TO-DO LIST |
1. Answer the following from the Givens rotation passage:
(a) What operation is the Givens rotation block described as being?
(b) How is the matrix Q obtained?
(c) In which block does the critical path lie, and what unit causes it?
2. From the Givens rotation passage, return word for word the stretch from "RTL diagram of" through "interval of 4.".

##### DOCUMENT TEXT

The Givens rotation block is shown on the left of Fig. 5. It is simply a \(2\times 2\) matrix to vector multiplication. If the second element b is already zero, then Givens rotation is simply \(a = M\) and \(b = 0\). This assignment is implemented with multiplexers. Givens rotation unit is accompanied by a comparator to avoid assigning wrong values to zeroed positioned elements shown in the top left of Fig. 5. In that case, the first element is equal to the magnitude. For complete matrix R now select \(a = a_{21}\) and \(b =a_{31}*\) and repeat until all the lower triangular elements are turned to zero. The matrix Q is obtained by performing the same generated rotations to an identity matrix. A small address generation unit is used for row selection. Row pairs are selected to be operated in parallel. The rotations are applied to all the columns of the selected rows.

Fig. 5
figure 5

RTL diagram of magnitude calculator for QR

A single matrix is used for input A and output R to reduce the number of resources. The critical path is in the Givens generation block because of the magnitude unit. This block has a division and square root operator. The generated Verilog code can be modified at RTL level to pipeline the architecture. Also, the number of parallel rotations impact resources and performance. Resource optimization is employed since this unit is not on the critical path. The generation and rotation blocks are parallelized by a factor of two and pipelined with an initiation interval of 4.

##########
##### DATA

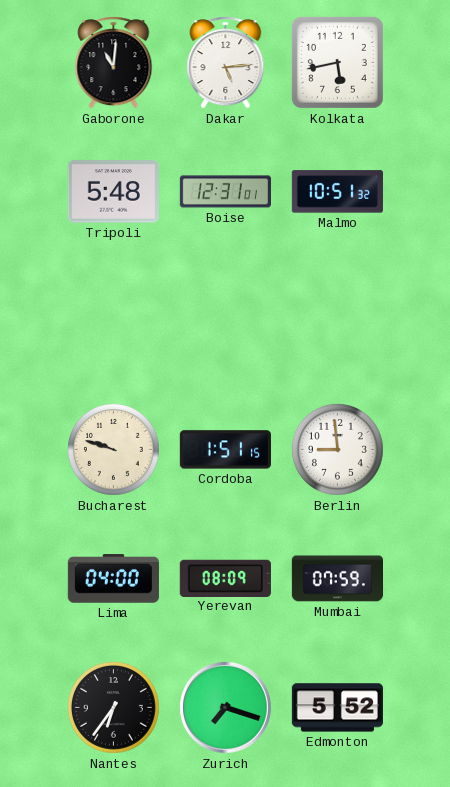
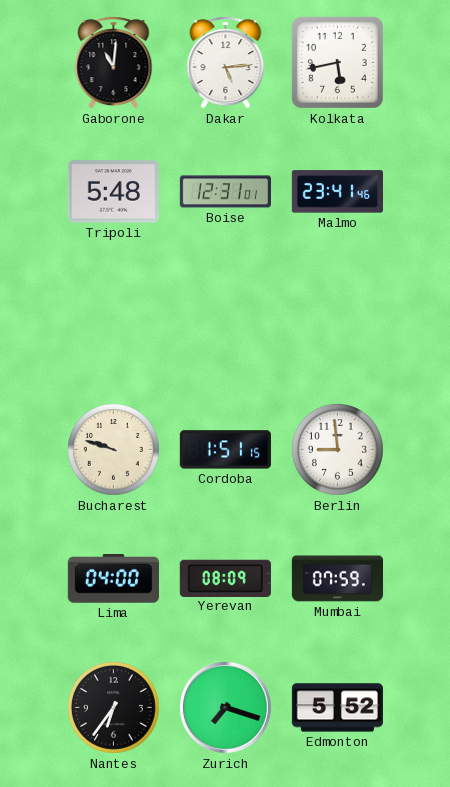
Malmo: 10:51 -> 23:41
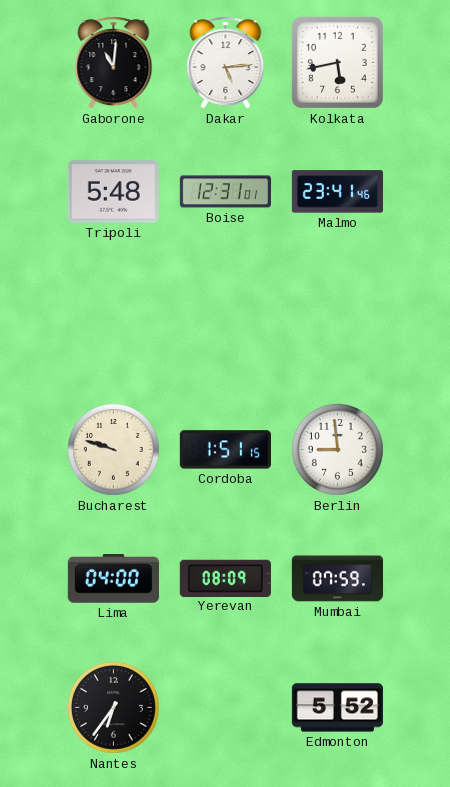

##########

ANSWER SET |
1.
(a) A \(2\times 2\) matrix to vector multiplication.
(b) By performing the same generated rotations to an identity matrix.
(c) In the Givens generation block, because of the magnitude unit.

2.
RTL diagram of magnitude calculator for QR

A single matrix is used for input A and output R to reduce the number of resources. The critical path is in the Givens generation block because of the magnitude unit. This block has a division and square root operator. The generated Verilog code can be modified at RTL level to pipeline the architecture. Also, the number of parallel rotations impact resources and performance. Resource optimization is employed since this unit is not on the critical path. The generation and rotation blocks are parallelized by a factor of two and pipelined with an initiation interval of 4.